Hellraiser III: I stalled on my attempted re-watch of the Hellraiser series a while back, in part because I knew this was the next on the list, and I remember really disliking it. Well, things haven’t changed. The script for this one, as well as the acting and production design all feel very made for Canadian TV. The creepy, mysterious, and weird are replaced with awkward cheese. Totally lacking in any kind of passion or imagination, everything feels so bland and by the numbers that at no point do I care what happens to anyone. Lifeless. That’s the word for this movie. And as a side note, why the hell did Doc get turned into a Cenobite? There was no indication that this was a path he was on. It doesn’t just happen to random victims of Pinhead. It happens to those who seek it out. F’ing stupid.

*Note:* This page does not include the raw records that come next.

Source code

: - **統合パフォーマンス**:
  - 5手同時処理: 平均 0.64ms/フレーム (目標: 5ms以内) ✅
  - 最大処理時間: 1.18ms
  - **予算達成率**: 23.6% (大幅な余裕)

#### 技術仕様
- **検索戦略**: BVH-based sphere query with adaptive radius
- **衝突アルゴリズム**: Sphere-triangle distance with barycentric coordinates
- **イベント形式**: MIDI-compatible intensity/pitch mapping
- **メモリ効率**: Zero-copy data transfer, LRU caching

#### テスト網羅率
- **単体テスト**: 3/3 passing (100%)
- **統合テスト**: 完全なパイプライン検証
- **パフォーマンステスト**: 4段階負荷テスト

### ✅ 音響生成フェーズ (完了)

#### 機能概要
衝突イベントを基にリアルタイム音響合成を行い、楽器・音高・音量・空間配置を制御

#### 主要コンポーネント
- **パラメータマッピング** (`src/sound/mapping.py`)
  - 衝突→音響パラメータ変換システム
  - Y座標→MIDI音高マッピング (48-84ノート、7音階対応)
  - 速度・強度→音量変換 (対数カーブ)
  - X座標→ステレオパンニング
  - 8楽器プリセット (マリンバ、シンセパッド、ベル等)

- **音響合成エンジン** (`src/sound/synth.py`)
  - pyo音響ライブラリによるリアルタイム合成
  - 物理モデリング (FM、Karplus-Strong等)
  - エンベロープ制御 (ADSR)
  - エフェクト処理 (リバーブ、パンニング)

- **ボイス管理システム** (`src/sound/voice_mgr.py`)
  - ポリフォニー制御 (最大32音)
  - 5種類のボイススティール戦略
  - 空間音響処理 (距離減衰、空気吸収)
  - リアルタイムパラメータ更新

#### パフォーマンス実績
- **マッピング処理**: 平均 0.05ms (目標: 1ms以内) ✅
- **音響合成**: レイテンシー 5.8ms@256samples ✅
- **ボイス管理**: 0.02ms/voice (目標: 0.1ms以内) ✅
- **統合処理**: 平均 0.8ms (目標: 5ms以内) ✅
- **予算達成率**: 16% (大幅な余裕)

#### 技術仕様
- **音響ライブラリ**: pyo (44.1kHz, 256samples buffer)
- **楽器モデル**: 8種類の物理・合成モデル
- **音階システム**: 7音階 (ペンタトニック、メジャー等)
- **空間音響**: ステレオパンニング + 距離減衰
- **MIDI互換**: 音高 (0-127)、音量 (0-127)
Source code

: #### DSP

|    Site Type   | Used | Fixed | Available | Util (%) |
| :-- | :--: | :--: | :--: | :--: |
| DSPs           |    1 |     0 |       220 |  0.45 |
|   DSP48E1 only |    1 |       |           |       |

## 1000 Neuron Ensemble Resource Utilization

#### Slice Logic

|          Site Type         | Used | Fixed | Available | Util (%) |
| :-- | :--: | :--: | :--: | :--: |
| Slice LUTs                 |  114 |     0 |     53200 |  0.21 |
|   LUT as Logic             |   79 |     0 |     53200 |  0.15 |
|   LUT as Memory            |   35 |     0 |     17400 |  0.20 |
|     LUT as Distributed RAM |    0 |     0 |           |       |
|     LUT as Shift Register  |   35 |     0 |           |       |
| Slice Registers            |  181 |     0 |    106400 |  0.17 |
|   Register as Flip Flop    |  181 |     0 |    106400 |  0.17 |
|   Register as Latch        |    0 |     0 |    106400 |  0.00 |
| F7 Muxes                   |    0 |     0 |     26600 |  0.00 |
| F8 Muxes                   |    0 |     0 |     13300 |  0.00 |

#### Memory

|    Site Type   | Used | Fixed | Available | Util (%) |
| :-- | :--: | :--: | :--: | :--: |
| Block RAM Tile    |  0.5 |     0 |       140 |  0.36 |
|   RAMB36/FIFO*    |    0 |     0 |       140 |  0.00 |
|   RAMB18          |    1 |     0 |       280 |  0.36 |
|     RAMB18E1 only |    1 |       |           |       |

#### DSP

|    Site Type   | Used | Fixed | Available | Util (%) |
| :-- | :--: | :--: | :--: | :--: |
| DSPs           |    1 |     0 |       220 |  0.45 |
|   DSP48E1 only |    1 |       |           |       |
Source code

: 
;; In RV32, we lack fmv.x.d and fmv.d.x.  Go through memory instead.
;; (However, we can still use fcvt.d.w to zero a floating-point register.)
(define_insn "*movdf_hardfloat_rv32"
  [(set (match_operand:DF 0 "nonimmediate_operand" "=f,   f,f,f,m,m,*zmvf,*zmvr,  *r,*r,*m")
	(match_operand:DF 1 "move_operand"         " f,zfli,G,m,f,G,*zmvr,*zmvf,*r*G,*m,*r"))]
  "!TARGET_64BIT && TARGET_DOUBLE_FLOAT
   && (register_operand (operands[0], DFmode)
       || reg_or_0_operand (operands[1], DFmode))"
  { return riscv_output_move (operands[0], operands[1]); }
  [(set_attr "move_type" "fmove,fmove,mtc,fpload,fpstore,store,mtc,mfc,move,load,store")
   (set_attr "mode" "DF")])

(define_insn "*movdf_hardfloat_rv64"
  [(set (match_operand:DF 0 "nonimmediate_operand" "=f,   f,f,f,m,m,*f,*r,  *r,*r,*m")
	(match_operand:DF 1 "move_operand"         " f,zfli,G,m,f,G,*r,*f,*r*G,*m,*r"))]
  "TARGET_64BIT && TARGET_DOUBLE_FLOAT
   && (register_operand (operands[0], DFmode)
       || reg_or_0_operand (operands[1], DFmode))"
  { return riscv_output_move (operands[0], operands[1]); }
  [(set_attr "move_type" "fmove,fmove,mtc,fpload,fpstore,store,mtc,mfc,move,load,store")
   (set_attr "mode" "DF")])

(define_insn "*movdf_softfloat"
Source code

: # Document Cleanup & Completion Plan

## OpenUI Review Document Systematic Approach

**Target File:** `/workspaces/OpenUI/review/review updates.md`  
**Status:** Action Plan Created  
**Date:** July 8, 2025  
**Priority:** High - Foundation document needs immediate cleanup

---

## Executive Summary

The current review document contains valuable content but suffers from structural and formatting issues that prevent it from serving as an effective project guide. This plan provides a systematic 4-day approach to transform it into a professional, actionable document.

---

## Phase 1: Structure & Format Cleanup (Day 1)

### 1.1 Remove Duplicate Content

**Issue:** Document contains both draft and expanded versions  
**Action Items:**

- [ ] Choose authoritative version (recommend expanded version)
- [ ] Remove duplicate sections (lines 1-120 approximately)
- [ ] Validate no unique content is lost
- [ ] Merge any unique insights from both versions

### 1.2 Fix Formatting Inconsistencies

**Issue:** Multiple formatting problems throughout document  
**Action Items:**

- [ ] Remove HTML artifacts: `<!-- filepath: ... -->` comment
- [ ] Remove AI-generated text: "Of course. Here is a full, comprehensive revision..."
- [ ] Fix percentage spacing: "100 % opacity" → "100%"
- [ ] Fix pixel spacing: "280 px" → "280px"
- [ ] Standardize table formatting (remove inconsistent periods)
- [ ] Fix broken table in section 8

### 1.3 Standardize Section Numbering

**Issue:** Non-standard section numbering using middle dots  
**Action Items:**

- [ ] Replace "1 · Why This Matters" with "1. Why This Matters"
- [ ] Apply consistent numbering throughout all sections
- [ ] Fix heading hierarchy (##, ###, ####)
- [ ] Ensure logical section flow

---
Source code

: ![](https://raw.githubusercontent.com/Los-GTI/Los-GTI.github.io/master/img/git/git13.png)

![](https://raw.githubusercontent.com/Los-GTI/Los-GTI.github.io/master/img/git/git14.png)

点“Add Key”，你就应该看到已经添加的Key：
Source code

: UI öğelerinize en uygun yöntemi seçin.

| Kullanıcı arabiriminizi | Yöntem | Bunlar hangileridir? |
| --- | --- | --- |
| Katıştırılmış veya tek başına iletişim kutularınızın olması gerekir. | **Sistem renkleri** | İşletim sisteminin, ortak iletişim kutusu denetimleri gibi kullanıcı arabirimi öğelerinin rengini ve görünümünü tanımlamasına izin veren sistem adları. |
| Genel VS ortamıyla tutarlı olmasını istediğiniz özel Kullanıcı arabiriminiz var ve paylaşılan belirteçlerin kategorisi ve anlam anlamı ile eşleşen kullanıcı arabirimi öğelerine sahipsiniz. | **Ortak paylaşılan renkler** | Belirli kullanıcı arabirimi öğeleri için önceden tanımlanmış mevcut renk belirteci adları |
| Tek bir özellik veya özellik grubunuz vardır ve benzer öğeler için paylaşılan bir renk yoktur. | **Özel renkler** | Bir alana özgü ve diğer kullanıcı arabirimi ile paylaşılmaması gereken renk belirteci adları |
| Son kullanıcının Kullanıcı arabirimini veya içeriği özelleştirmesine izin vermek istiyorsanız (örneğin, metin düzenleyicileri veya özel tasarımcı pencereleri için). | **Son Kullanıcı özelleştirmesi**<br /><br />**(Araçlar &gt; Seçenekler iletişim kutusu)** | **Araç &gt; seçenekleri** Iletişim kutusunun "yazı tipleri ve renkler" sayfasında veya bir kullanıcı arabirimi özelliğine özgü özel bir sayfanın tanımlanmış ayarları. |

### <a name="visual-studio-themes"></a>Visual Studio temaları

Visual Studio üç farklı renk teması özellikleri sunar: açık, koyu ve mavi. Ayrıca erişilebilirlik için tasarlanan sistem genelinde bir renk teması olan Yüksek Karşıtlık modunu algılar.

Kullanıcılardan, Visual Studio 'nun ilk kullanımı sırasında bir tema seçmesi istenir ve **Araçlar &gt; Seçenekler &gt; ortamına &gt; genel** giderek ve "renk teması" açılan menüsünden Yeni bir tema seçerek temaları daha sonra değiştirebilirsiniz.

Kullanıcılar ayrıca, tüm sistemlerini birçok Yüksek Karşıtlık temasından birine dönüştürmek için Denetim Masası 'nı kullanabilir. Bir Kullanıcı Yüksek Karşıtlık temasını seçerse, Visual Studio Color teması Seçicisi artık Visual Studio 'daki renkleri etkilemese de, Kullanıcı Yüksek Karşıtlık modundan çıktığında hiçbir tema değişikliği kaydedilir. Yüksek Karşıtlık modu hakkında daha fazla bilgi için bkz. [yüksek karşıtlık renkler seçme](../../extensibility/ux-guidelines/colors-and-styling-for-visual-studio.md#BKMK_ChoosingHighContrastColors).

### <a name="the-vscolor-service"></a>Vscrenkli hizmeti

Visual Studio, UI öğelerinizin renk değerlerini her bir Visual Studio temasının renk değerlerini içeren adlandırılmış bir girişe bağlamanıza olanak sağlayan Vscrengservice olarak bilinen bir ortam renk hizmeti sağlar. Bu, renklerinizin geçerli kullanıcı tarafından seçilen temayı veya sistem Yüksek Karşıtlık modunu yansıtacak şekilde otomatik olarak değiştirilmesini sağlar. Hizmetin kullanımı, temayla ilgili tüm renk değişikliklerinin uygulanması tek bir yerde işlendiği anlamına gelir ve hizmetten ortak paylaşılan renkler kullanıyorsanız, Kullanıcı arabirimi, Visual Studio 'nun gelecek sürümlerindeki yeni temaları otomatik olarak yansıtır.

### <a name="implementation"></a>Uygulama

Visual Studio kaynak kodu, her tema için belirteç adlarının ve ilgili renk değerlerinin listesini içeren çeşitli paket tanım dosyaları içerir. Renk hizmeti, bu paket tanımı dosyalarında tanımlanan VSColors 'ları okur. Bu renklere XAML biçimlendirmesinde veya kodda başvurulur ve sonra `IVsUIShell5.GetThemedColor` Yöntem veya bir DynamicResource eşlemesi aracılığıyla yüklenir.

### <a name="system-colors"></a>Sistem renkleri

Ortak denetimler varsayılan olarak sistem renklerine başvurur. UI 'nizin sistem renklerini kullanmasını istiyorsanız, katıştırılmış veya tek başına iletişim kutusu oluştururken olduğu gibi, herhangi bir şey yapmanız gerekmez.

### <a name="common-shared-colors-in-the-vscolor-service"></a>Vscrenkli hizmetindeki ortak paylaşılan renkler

Rodan: Rodan has what I’m looking for in a Kaiju film. It takes its time, develops a bunch of human characters and follows them through their investigation of strange events. Then, quite a way into the film, it brings out the big guns and starts the mass destruction. But the ‘ground level’ story is still a major part. Rodan is a giant bird, and some kind of master of the wind. So this movie features lots and lots of stuff getting blown to pieces, which is strange, but kind of cool. It’s also steeped in the post-Hiroshima fears of fallout and poisoned earth. Giant mutant grubs are the first thing that tips people off to the problem, and they’re disgusting and creepy.
I read the first issue of The Star Wars, which is right up my ally. It's an attempt to adapt George Lucas's original Star Wars script into comic form. You can see a lot of similarities, but there are also some pretty big differences. I don't know if it would have worked as well, and maybe some of those changes were needed. But I like some of the characters more, especially Luke, who isn't a child.